# INSTRUCTIONS
1. From the concert listing, name every pianist who is mentioned.
2. The concert listing mentions receptions and a gala dinner on opening night. In one to three sentences, state why it says the music will still be the main course.
3. According to the concert listing, in what year was John Zorn's string quartet Cat O'Nine Tails written?

# SELECTED EXTRACT
★ ★ ★ ★ ★

The Legend of Zelda: Symphony of the Goddesses (Sept 12): Videos from 25 years of the game's history play, huge, on a screen above the orchestra while soundtrack scores rise up from below.

Opening Night Concert & Gala (Sept 15): The Symphony's season-opener features star pianist Lang Lang (Prokofiev's Piano Concerto No. 3) and the Seattle Symphony Chorale and Seattle Symphony performing folk-inspired music by Brahms, Dvorak, and Bartok, plus Borodin's Polovtsian Dances (which once inspired Warren G, so there's that). If you want to get really done up, there are private pre-concert receptions and a glitzy post-concert gala dinner. The music will be the main course, given Ludovic Morlot's fresh direction.

Morlot Conducts Ravel (Sept 19, 21): French pianist Jean-Yves Thibaudet on an all-Ravel program that includes the Piano Concerto in G Major, the Piano Concerto in D Major (for left hand), and Boléro.

Symphony Untuxed: Ravel (Sept 20): Untuxed concerts have an earlier start time and a shorter format with no intermission. This is the same Ravel program as on September 19 and 21 but without the concerti.

Gershwin's Porgy and Bess (Sept 26–29): Selections from the American opera.

Beethoven's Triple Concerto (Oct 3, 5, 6): Thomas Dausgaard guest-conducts, with Alina Pogostkina, violin, Andreas Brantelid, cello, and Christian Ihle Hadland, piano, performing Beethoven, followed by Schubert's Symphony in that clarion C major.

Mozart's Piano Concerto No. 23 (Oct 10, 12): Guest conductor Andrew Manze leads the orchestra and pianist Simone Dinnerstein in the program of Mozart, Purcell, and Vaughan Williams's Symphony No. 5.

András Schiff (Oct 11): The acclaimed pianist, alone on the stage, performing the acclaimed Goldberg Variations of Bach. This will be good.

Mozart's Symphony No. 29 (Oct 17–19): A program of Mozart and Dittersdorf led by Stilian Kirov.

[Untitled] Series: Cat O'Nine Tails (Oct 18): Musicians of the Seattle Symphony start this season's first late-night new-music program in Benaroya's comfy/glittery lobby with John Zorn's feline string quartet. The 13-minute piece, written in 1988, quilts together various styles using a jump-cut technique inspired by Jean-Luc Godard. The other pieces in the lineup are Street Music Quintet by Tony DiLorenzo and Veiled Echoes by Lior Navok. Afterward, you'll be able to stick around for drinks and ask the musicians questions.

★ ★ ★ ★ ★

# RECORD EXTRACTS
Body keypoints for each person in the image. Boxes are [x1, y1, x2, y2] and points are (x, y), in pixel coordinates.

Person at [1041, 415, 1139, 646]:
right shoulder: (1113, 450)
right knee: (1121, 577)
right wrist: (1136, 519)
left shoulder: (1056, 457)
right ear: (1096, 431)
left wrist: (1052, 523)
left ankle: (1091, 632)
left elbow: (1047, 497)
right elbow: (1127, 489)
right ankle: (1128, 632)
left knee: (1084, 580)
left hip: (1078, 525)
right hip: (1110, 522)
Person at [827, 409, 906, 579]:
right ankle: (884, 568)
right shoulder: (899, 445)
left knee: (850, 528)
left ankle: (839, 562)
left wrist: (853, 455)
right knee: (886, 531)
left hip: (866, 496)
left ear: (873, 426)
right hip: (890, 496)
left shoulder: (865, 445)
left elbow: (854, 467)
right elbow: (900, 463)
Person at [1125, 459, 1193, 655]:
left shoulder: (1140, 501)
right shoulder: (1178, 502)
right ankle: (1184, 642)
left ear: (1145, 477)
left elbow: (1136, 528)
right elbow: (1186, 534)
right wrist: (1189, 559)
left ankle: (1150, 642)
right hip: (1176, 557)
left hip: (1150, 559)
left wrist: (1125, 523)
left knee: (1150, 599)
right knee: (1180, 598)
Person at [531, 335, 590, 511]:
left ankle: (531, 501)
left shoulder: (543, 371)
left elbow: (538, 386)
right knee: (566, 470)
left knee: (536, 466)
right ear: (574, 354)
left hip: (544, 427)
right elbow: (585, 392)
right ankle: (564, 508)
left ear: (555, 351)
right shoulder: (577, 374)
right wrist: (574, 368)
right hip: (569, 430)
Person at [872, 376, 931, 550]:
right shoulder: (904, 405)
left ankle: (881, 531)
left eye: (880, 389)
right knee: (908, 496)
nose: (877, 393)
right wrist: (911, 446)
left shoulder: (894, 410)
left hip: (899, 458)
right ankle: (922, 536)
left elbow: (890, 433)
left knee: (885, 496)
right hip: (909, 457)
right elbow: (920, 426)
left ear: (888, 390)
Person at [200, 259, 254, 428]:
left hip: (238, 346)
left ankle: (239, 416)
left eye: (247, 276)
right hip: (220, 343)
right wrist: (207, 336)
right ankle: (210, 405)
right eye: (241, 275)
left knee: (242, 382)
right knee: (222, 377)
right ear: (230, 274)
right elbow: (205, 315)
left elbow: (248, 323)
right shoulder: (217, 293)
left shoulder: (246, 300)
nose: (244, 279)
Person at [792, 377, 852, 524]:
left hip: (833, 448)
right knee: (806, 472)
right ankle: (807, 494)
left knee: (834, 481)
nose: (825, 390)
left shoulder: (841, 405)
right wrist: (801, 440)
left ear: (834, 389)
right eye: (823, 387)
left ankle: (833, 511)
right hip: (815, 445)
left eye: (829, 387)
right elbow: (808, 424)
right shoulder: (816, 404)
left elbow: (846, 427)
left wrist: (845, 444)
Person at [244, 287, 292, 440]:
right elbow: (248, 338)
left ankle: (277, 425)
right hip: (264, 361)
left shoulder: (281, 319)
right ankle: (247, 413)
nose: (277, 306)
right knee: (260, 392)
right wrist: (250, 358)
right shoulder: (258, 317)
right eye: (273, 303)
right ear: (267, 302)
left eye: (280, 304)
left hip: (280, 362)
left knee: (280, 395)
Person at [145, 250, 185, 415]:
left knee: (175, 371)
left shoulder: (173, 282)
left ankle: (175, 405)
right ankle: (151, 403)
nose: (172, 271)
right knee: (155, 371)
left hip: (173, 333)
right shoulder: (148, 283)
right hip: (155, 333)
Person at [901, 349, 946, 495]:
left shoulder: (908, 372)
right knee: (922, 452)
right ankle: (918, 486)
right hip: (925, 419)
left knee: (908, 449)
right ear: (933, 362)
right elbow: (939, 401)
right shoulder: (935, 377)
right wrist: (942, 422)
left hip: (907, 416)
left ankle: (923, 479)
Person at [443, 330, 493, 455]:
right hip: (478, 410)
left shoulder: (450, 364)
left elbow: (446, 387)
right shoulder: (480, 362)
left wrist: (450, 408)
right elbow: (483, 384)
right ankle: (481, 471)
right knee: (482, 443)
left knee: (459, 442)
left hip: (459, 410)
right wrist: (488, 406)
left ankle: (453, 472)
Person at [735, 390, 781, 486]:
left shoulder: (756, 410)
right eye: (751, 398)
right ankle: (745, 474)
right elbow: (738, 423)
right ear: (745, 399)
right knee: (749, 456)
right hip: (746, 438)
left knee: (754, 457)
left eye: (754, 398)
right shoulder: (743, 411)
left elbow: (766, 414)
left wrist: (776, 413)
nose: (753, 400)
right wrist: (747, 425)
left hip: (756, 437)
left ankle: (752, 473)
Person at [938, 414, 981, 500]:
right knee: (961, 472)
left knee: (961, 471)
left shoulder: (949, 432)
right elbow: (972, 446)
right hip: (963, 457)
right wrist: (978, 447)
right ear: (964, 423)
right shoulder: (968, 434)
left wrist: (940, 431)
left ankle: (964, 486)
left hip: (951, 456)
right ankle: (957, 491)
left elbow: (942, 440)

★ ★ ★ ★ ★

# SOLUTION LIST
1. Lang Lang, Jean-Yves Thibaudet, Christian Ihle Hadland, Simone Dinnerstein, and András Schiff.

2. It says the music will be the main course because of Ludovic Morlot's fresh direction.

3. 1988.